Delivering high standards of indoor air quality is an imperative in good building services design. Building regulations demand it, the building fabric requires it and numerous studies prove how end-users benefit from an indoor environment that boosts comfort, alertness and productivity. In the current economic and environmental climate, cutting running costs and reducing carbon also remain key priorities for building occupiers.
One area of intense activity in our sector clearly demonstrates the importance of these issues and the contribution that new ventilation technology can make in satisfying each and every one.

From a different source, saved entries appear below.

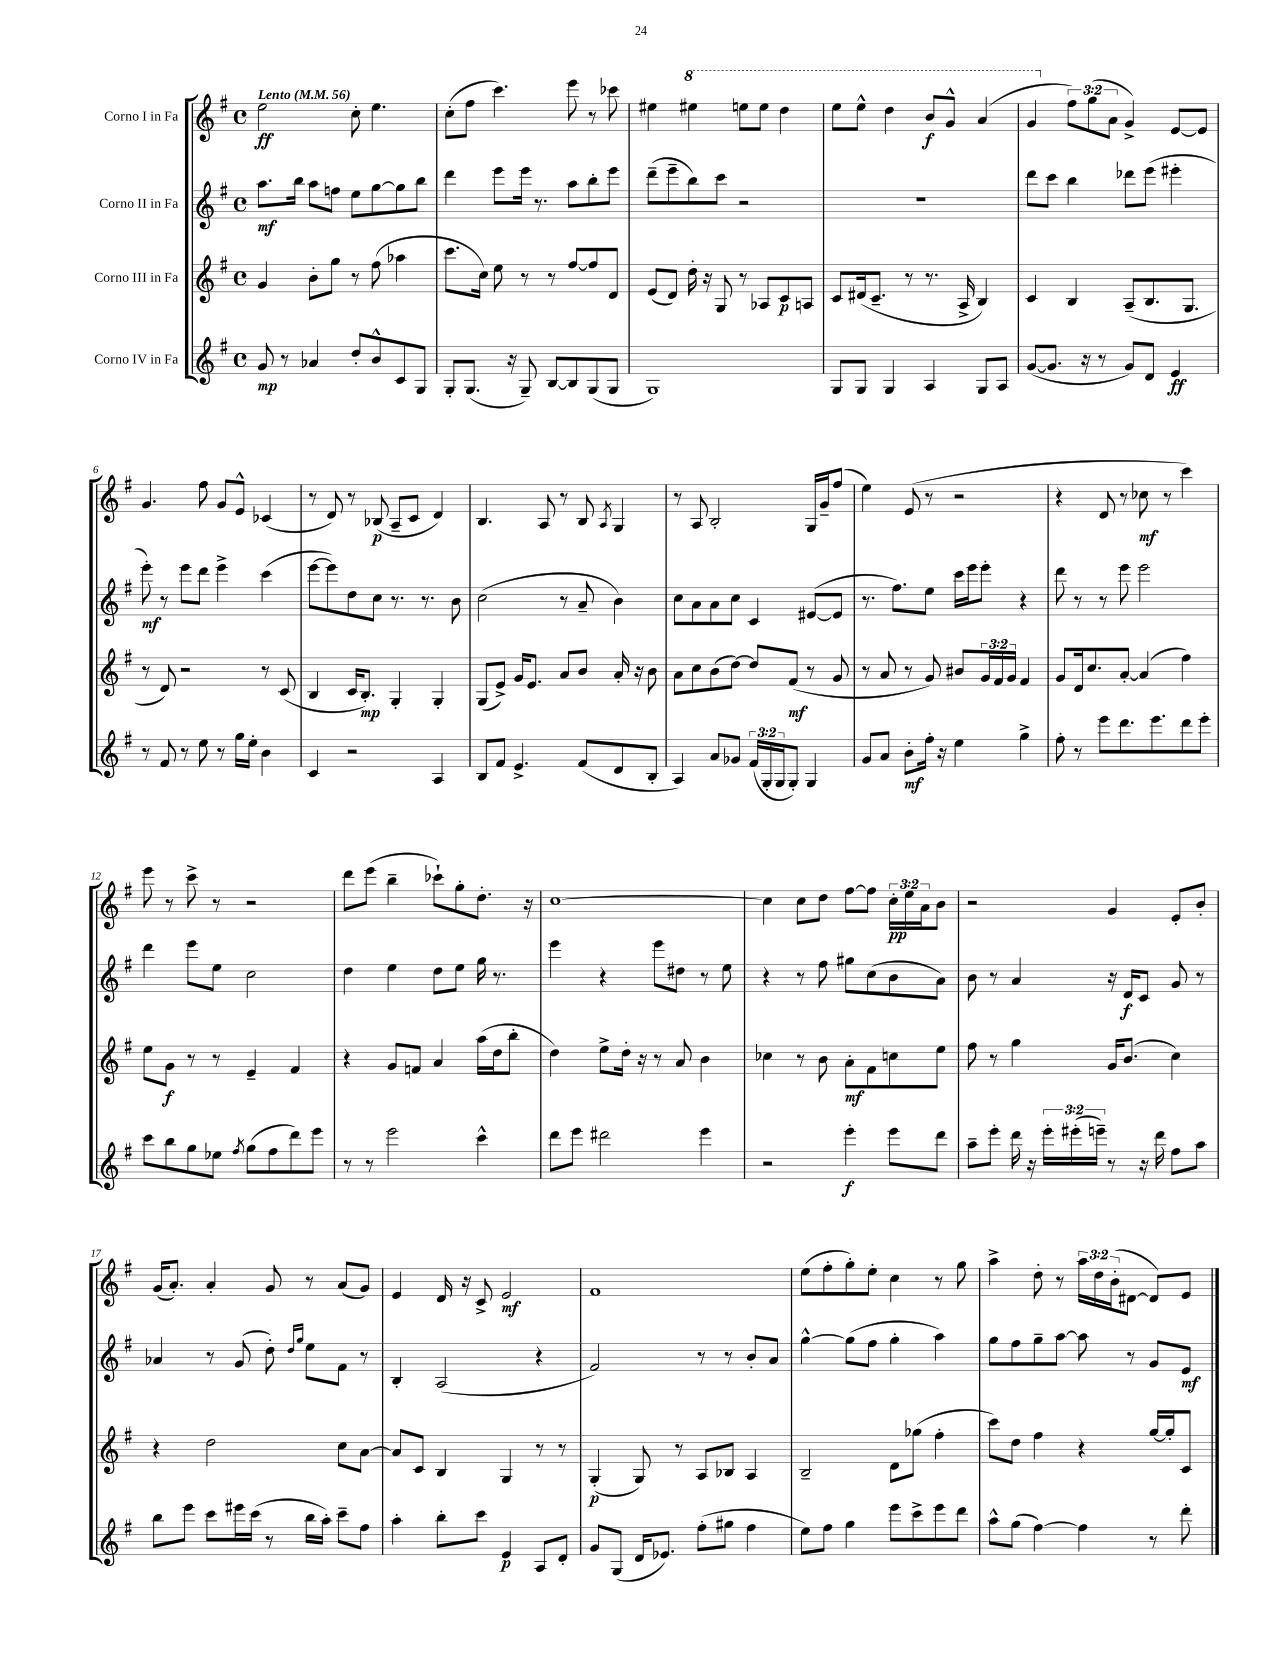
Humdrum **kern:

**kern	**dynam	**kern	**dynam	**kern	**dynam	**kern	**dynam
*part4	*part4	*part3	*part3	*part2	*part2	*part1	*part1
*staff4	*staff4	*staff3	*staff3	*staff2	*staff2	*staff1	*staff1
*I"Corno IV in Fa	*	*I"Corno III in Fa	*	*I"Corno II in Fa	*	*I"Corno I in Fa	*
*clefG2	*	*clefG2	*	*clefG2	*	*clefG2	*
*k[f#]	*	*k[f#]	*	*k[f#]	*	*k[f#]	*
*M4/4	*	*M4/4	*	*M4/4	*	*M4/4	*
*met(c)	*	*met(c)	*	*met(c)	*	*met(c)	*
*MM56	*	*MM56	*	*MM56	*	*MM56	*
=1	=1	=1	=1	=1	=1	=1	=1
!	!	!	!	!	!	!LO:TX:a:B:t=Lento	!
8g/	mp	4g/	.	8.aa\L	mf	2ee\	ff
8r	.	.	.	.	.	.	.
.	.	.	.	16bb\Jk	.	.	.
4a-X/	.	8b'\L	.	8aa\L	.	.	.
.	.	8gg\J	.	8ffn\J	.	.	.
8dd'/L	.	8r	.	8ee\L	.	8cc'\	.
8b^^/	.	(8ff#\	.	[8gg\	.	4.ee\	.
8c/	.	4aa-X\	.	8gg\]	.	.	.
8G/J	.	.	.	8bb\J	.	.	.
=2	=2	=2	=2	=2	=2	=2	=2
8G'/L	.	8.ccc\L	.	4ddd\	.	(8cc'\L	.
(8.G/J	.	.	.	.	.	8ff#\J	.
.	.	16cc\Jk)	.	.	.	.	.
.	.	8ee\	.	8eee\L	.	4.ccc\)	.
16r	.	.	.	.	.	.	.
8G~/)	.	8r	.	16eee\Jk	.	.	.
.	.	.	.	8.r	.	.	.
[8B/L	.	8r	.	.	.	.	.
8B/]	.	[8ff#/L	.	8aa\L	.	8eee\	.
(8G/	.	8ff#/]	.	8bb'\	.	8r	.
8G/J	.	8d/J	.	8eee\J	.	8ccc-X\	.
=3	=3	=3	=3	=3	=3	=3	=3
1G)	.	(8e/L	.	(8ddd~\L	.	4ee#X\	.
.	.	8d/J)	.	8eee~\	.	.	.
*	*	*	*	*	*	*8va	*
.	.	16dd'\	.	8bb\)	.	4eee#X\	.
.	.	16r	.	.	.	.	.
.	.	8G/	.	8ccc\J	.	.	.
.	.	8r	.	2r	.	8eeen\L	.
.	.	8A-X/L	.	.	.	8eee\J	.
.	.	8c/	p	.	.	4ddd\	.
.	.	8An/J	.	.	.	.	.
=4	=4	=4	=4	=4	=4	=4	=4
8G/L	.	8c/L	.	1r	.	8eee\L	.
8G/J	.	(16d#X/k	.	.	.	8eee^^\J	.
.	.	8.c~/J	.	.	.	.	.
4G/	.	.	.	.	.	4ddd\	.
.	.	8r	.	.	.	.	.
4A/	.	8.r	.	.	.	8bb/L	f
.	.	.	.	.	.	8gg^^/J	.
.	.	16A^/	.	.	.	.	.
8G/L	.	4B/)	.	.	.	(4aa/	.
8A/J	.	.	.	.	.	.	.
=5	=5	=5	=5	=5	=5	=5	=5
([8g/L	.	4c/	.	8ddd\L	.	4gg/	.
8.g/J]	.	.	.	8ccc\J	.	.	.
*	*	*	*	*	*	*X8va	*
.	.	4B/	.	4bb\	.	12ff#\L)	.
16r	.	.	.	.	.	.	.
.	.	.	.	.	.	(12gg\	.
8r	.	.	.	.	.	.	.
.	.	.	.	.	.	12a\J	.
8g/L)	.	(8A~/L	.	8ddd-X\L	.	4g^/)	.
8d/J	.	8.B/	.	(8eee\J	.	.	.
4e/	ff	.	.	4eee#X'\	.	[8e/L	.
.	.	8.G/J	.	.	.	.	.
.	.	.	.	.	.	8e/J]	.
!!LO:LB:g=z
=6	=6	=6	=6	=6	=6	=6	=6
8r	.	8r	.	8eee'\)	mf	4.g/	.
8f#/	.	8d/)	.	8r	.	.	.
8r	.	2r	.	8eee\L	.	.	.
8ee\	.	.	.	8ddd\J	.	8ff#\	.
8r	.	.	.	4eee^\	.	8g/L	.
16gg\LL	.	.	.	.	.	8e^^/J	.
16ee'\JJ	.	.	.	.	.	.	.
4b\	.	8r	.	(4ccc\	.	(4c-X/	.
.	.	(8c/	.	.	.	.	.
=7	=7	=7	=7	=7	=7	=7	=7
4c/	.	4B/	.	[8eee\L	.	8r	.
.	.	.	.	8eee\])	.	8d/)	.
2r	.	16c/KL	.	8dd\	.	8r	.
.	.	8.B'/J)	mp	.	.	.	.
.	.	.	.	8cc\J	.	(8B-X/	p
.	.	4G'/	.	8.r	.	8A~/L	.
.	.	.	.	.	.	8c/J	.
.	.	.	.	8.r	.	.	.
4A/	.	4G'/	.	.	.	4d/)	.
.	.	.	.	8b\	.	.	.
=8	=8	=8	=8	=8	=8	=8	=8
8B/L	.	(8G/L	.	(2cc\	.	4.B/	.
8f#/J	.	8e^/J)	.	.	.	.	.
4.e^/	.	16g/KL	.	.	.	.	.
.	.	8.e/J	.	.	.	.	.
.	.	.	.	.	.	8A/	.
.	.	8a/L	.	8r	.	8r	.
(8f#/L	.	8b/J	.	8a~/	.	8B/	.
.	.	.	.	.	.	8qA/	.
8d/	.	16a'/	.	4b\)	.	4G/	.
.	.	16r	.	.	.	.	.
8B'/J	.	8b\	.	.	.	.	.
=9	=9	=9	=9	=9	=9	=9	=9
4A/)	.	8a\L	.	8cc\L	.	8r	.
.	.	8cc\	.	8a\	.	8A/	.
8a/L	.	(8b\	.	8a\	.	2B'/	.
8g-X/J	.	[8dd\J)	.	8cc\J	.	.	.
(24f#/LL	.	8dd/L]	.	4c/	.	.	.
24G'/	.	.	.	.	.	.	.
24G/J	.	.	.	.	.	.	.
8G'/J)	.	(8f#/J	mf	.	.	.	.
4G/	.	8r	.	([8e#X/L	.	16G/LL	.
.	.	.	.	.	.	16g~/J	.
.	.	8g/	.	8e#/J]	.	(8ff#/J	.
=10	=10	=10	=10	=10	=10	=10	=10
8g/L	.	8r	.	8.r	.	4ee\)	.
8a/J	.	8a/	.	.	.	.	.
.	.	.	.	8.ff#\L)	.	.	.
8b'\L	mf	8r	.	.	.	(8e/	.
16ff#'\Jk	.	8g/)	.	8ee\J	.	8r	.
16r	.	.	.	.	.	.	.
4ee\	.	8b#X/L	.	16ccc\LL	.	2r	.
.	.	.	.	16eee\J	.	.	.
.	.	24g/L	.	8eee'\J	.	.	.
.	.	24f#/	.	.	.	.	.
.	.	24g/JJ	.	.	.	.	.
4gg^\	.	4f#/	.	4r	.	.	.
=11	=11	=11	=11	=11	=11	=11	=11
8ff#'\	.	8g/L	.	8ddd\	.	4r	.
8r	.	16d/k	.	8r	.	.	.
.	.	8.cc/	.	.	.	.	.
8eee\L	.	.	.	8r	.	8d/	.
8.ddd\	.	[8a'/J	.	8eee\	.	8r	.
.	.	(4a/]	.	2eee\	.	8cc-X\	mf
8.eee\	.	.	.	.	.	.	.
.	.	.	.	.	.	8r	.
8ddd\	.	4ff#\)	.	.	.	4ccc\)	.
8eee'\J	.	.	.	.	.	.	.
!!LO:LB:g=z
=12	=12	=12	=12	=12	=12	=12	=12
8ccc\L	.	8ee\L	.	4ddd\	.	8eee\	.
8bb\	.	8g\J	f	.	.	8r	.
8gg\	.	8r	.	8eee\L	.	8ccc^\	.
8ee-X\J	.	8r	.	8ee\J	.	8r	.
8qff#/	.	.	.	.	.	.	.
(8gg\L	.	4e~/	.	2cc\	.	2r	.
8ff#\	.	.	.	.	.	.	.
8ddd\)	.	4f#/	.	.	.	.	.
8eee\J	.	.	.	.	.	.	.
=13	=13	=13	=13	=13	=13	=13	=13
8r	.	4r	.	4dd\	.	8ddd\L	.
8r	.	.	.	.	.	(8eee\J	.
2eee\	.	8g/L	.	4ee\	.	4bb~\	.
.	.	8fn/J	.	.	.	.	.
.	.	4a/	.	8dd\L	.	8ccc-X`\L)	.
.	.	.	.	8ee\J	.	8gg'\	.
4ccc^^\	.	(16aa\LL	.	16gg\	.	8.dd'\J	.
.	.	16dd\J	.	8.r	.	.	.
.	.	8bb'\J	.	.	.	.	.
.	.	.	.	.	.	16r	.
=14	=14	=14	=14	=14	=14	=14	=14
8ddd\L	.	4dd\)	.	4eee\	.	[1cc	.
8eee\J	.	.	.	.	.	.	.
2ddd#X\	.	8ee^\L	.	4r	.	.	.
.	.	16dd'\Jk	.	.	.	.	.
.	.	16r	.	.	.	.	.
.	.	8r	.	8eee\L	.	.	.
.	.	8a/	.	8dd#X\J	.	.	.
4eee\	.	4b\	.	8r	.	.	.
.	.	.	.	8ee\	.	.	.
=15	=15	=15	=15	=15	=15	=15	=15
2r	.	4cc-X\	.	4r	.	4cc\]	.
.	.	8r	.	8r	.	8cc\L	.
.	.	8b\	.	8ff#\	.	8dd\J	.
4eee'\	f	8a'\L	mf	8gg#X\L	.	[8ff#\L	.
.	.	8f#\	.	(8cc\	.	8ff#\J]	.
8eee\L	.	8ccn\	.	8b\	.	24cc'\LL	pp
.	.	.	.	.	.	24ee\	.
.	.	.	.	.	.	24a\J	.
8ddd\J	.	8ee\J	.	8a\J)	.	8b\J	.
=16	=16	=16	=16	=16	=16	=16	=16
8aa~\L	.	8ff#\	.	8b\	.	2r	.
8eee'\J	.	8r	.	8r	.	.	.
16ddd\	.	4gg\	.	4a/	.	.	.
16r	.	.	.	.	.	.	.
24eee'\LL	.	.	.	.	.	.	.
(24eee#X'\	.	.	.	.	.	.	.
24eeen~\JJ)	.	.	.	.	.	.	.
8r	.	16g/KL	.	16r	.	4g/	.
.	.	(8.b/J	.	16d/KL	f	.	.
16r	.	.	.	8c/J	.	.	.
16ddd\	.	.	.	.	.	.	.
8ff#\L	.	4cc\)	.	8g/	.	8e'/L	.
8aa\J	.	.	.	8r	.	8b'/J	.
!!LO:LB:g=z
=17	=17	=17	=17	=17	=17	=17	=17
8bb\L	.	4r	.	4a-X/	.	(16g/KL	.
.	.	.	.	.	.	8.a'/J)	.
8eee\J	.	.	.	.	.	.	.
8ccc\L	.	2dd\	.	8r	.	4a'/	.
16eee#X\L	.	.	.	(8g/	.	.	.
(16ccc\JJ	.	.	.	.	.	.	.
8r	.	.	.	8dd'\)	.	8g/	.
.	.	.	.	16qqdd/LL	.	.	.
.	.	.	.	16qqgg/JJ	.	.	.
16bb\LL	.	.	.	8ee\L	.	8r	.
16aa'\JJ)	.	.	.	.	.	.	.
8ccc~\L	.	8cc\L	.	8f#\J	.	(8a/L	.
8ff#\J	.	[8a\J	.	8r	.	8g/J)	.
=18	=18	=18	=18	=18	=18	=18	=18
4aa'\	.	8a/L]	.	4B'/	.	4e/	.
.	.	8c/J	.	.	.	.	.
8bb'\L	.	4B/	.	(2A/	.	16d/	.
.	.	.	.	.	.	16r	.
8ccc\J	.	.	.	.	.	8c^/	.
4e/	p	4G/	.	.	.	2e/	mf
8A/L	.	8r	.	4r	.	.	.
8d'/J	.	8r	.	.	.	.	.
=19	=19	=19	=19	=19	=19	=19	=19
8g/L	.	(4G'/	p	2f#/)	.	1f#	.
(8G/J	.	.	.	.	.	.	.
16d/KL	.	8G/)	.	.	.	.	.
8.e-X/J)	.	.	.	.	.	.	.
.	.	8r	.	.	.	.	.
(8ff#'\L	.	8A/L	.	8r	.	.	.
8gg#X\J	.	8B-X/J	.	8r	.	.	.
4ff#\	.	4A/	.	8b'/L	.	.	.
.	.	.	.	8a/J	.	.	.
=20	=20	=20	=20	=20	=20	=20	=20
8ee\L)	.	2B~/	.	[4gg^^\	.	(8ee\L	.
8ff#\J	.	.	.	.	.	8ff#'\	.
4gg\	.	.	.	(8gg\L]	.	8gg'\)	.
.	.	.	.	8ff#\J	.	8ee'\J	.
8eee\L	.	8d\L	.	4gg'\	.	4cc\	.
8ccc^\	.	(8gg-X\J	.	.	.	.	.
8eee\	.	4ff#'\	.	4aa\)	.	8r	.
8ddd\J	.	.	.	.	.	8gg\	.
=21	=21	=21	=21	=21	=21	=21	=21
8aa^^\L	.	8ccc\L)	.	8gg\L	.	4aa^\	.
(8gg\J	.	8dd\J	.	8ff#\	.	.	.
[4ff#\)	.	4ff#\	.	8gg~\	.	8dd'\	.
.	.	.	.	[8aa\J	.	8r	.
4ff#\]	.	4r	.	8aa\]	.	24aa\LL	.
.	.	.	.	.	.	24dd\	.
.	.	.	.	.	.	(24b'\J	.
.	.	.	.	8r	.	[8d#X\J	.
8r	.	[16gg/LL	.	8g/L	.	8d#/L])	.
.	.	16gg'/J]	.	.	.	.	.
8ddd'\	.	8c/J	.	8e/J	mf	8e/J	.
==	==	==	==	==	==	==	==
*-	*-	*-	*-	*-	*-	*-	*-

I’m talking about the Building Schools for the Future (BSF) programme. Set out by the Government in 2005, the BSF is a £9.3 billion Government initiative that will enable local authorities to maintain and improve all secondary school buildings in England. Already, 50 BSF schools have opened, with over 3,500 secondary schools engaged in the programme, between design and delivery.
This investment programme is underpinned by Building Bulletin 101 which provides the regulatory framework in support of the Building Regulations for the adequate provision of ventilation. It deals with the design of school buildings to meet the ventilation requirements of both The School Premises Regulations and the Building Regulations Part F (Ventilation).
With this focus on improvement and renovation to create a healthy learning environment, the local partnership teams created to manage and deliver the BSF programme have a responsibility to identify and prevent indoor air quality problems, and improve it where they can by removing moisture, CO2 and external fumes. In fact, Building Bulletin 101 specifies limiting CO2 levels within teaching and learning spaces to 1500 parts per million. However, fresh air supply rates per person in schools are often so low that CO2 levels are well above this recommended level, leading to adverse health effects and also impacting on the learning performance of pupils.
Increasing fresh air ventilation to prescribed levels is the solution. However, with the Energy Performance in Buildings Directive (EPBD) in mind, partnership teams must be sure that they opt for the most energy efficient solution possible. Here the answer is, unequivocally, on-demand ventilation, which is purpose-designed for this type of variable occupancy application. Now, Vent-Axia is taking on-demand ventilation one step further by incorporating high efficiency, energy recovery technology in the new Sentinel Totus D-ERV system.
Sentinel Totus is the UK’s first and only D-ERV system to be independently rated and tested to EN308. It not only recovers 90% of the energy that would otherwise be wasted but, in doing so, also takes out the need for the after heaters which are commonly required in lower efficiency ventilation systems.
The system responds to the exact ventilation requirements of a room at any one time providing the right level of supply and extract airflow only when required. At the same time, maximum energy is recovered from the extracted air (both heating and cooling) and transferred into the fresh supply air via the unit’s integral, high efficiency, counter-flow plate heat exchanger.
A range of sensors, such as CO2, PIR occupancy detection, humidity or temperature, are employed to determine the occupancy of the rooms, and manage the system’s ventilation rates accordingly. They communicate with the main Sentinel Totus unit which, in turn, drives the fan to the required speed to deliver the airflow and respond precisely to room conditions. Sensors can be combined to generate a hierarchy of control for the ventilation system with operation capable of linking in to a Building Management System for full control and monitoring, if required. A constant pressure unit option is also available, controlling centrally, based on individual room controlled dampers.
Automatic air-conditioning and heating interlocks enable the system to optimise energy recovery performance. And an automatic summer by-pass offers free cooling when conditions prevail, also helping to reduce the use of cooling refrigerants. A night-time purge facility reduces the start up loads for any air-conditioning plant and helps reduce over heating in summer from non air-conditioned spaces. Meeting the requirements of Building Regulations Part L2A and L2B, Sentinel Totus achieves a specific fan power at 25% of design flow rate, no greater than that achieved at 100% design flow rate.
In short, on-demand energy recovery ventilation is the answer to key questions such as ‘Why ventilate a room you’re not using?’ or ‘Why over ventilate a room with only one or two occupants inside?’ overcoming many of the issues encountered with a traditional fixed volume ventilation system. Required airflow rates can be comfortably achieved in classrooms, lecture theatres or other areas in other building types with changing occupancy patterns, bringing added value in terms of quantifiable air quality, health and productivity benefits.
Specifying Sentinel Totus D-ERV will also help public sector and commercial end-users ensure that their buildings meet EU demands to the 20% cut in energy consumption by 2010 targeted by the EPBD.